# Dataset:
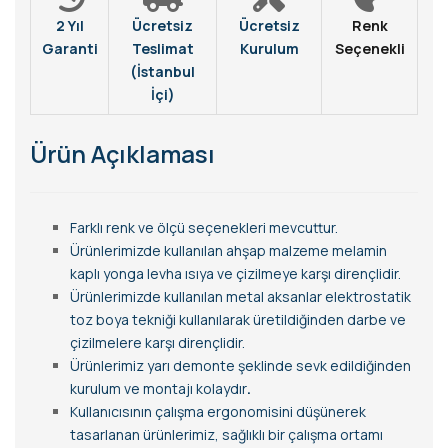
2 Yıl
Ücretsiz
Ücretsiz
Renk
Garanti
Teslimat
Kurulum
Seçenekli
(İstanbul
İçi)
Ürün Açıklaması
Farklı renk ve ölçü seçenekleri mevcuttur.
Ürünlerimizde kullanılan ahşap malzeme melamin
kaplı yonga levha ısıya ve çizilmeye karşı dirençlidir.
Ürünlerimizde kullanılan metal aksanlar elektrostatik
toz boya tekniği kullanılarak üretildiğinden darbe ve
çizilmelere karşı dirençlidir.
Ürünlerimiz yarı demonte şeklinde sevk edildiğinden
kurulum ve montajı kolaydır
.
Kullanıcısının çalışma ergonomisini düşünerek
tasarlanan ürünlerimiz, sağlıklı bir çalışma ortamı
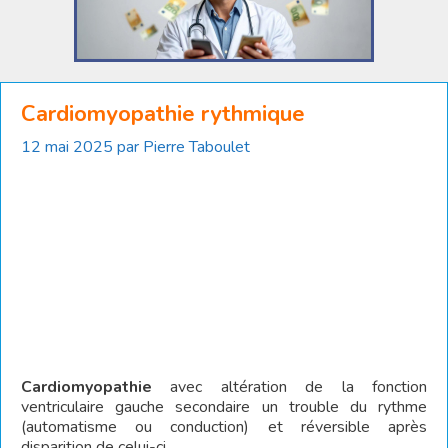
Cardiomyopathie rythmique
12 mai 2025
par
Pierre Taboulet
Cardiomyopathie
avec altération de la fonction
ventriculaire gauche secondaire un trouble du rythme
(automatisme ou conduction) et réversible après
disparition de celui-ci.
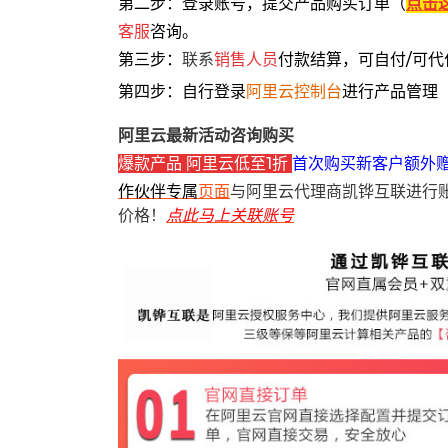
第二步：登录账号，提交产品购买订单（
点击
客服
咨询。
第三步：
联系
销售人员
付款结算，可自付/可代
第四步：自行登录
阿里云控制台
进行产品管理
阿里云最新活动咨询购买
爆款产品 阿里云低至1折
首次购买新客户额外
作伙伴专属
页面
与阿里云代理商凯铧互联进行
价格！
点此马上关联账号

# Work to be completed:
Copy the entries above word for word, from the very first line through the line containing "kaplı yonga levha", including both ends, and leave out the pictures.

# Answer to the problem:
2 Yıl
Ücretsiz
Ücretsiz
Renk
Garanti
Teslimat
Kurulum
Seçenekli
(İstanbul
İçi)
Ürün Açıklaması
Farklı renk ve ölçü seçenekleri mevcuttur.
Ürünlerimizde kullanılan ahşap malzeme melamin
kaplı yonga levha ısıya ve çizilmeye karşı dirençlidir.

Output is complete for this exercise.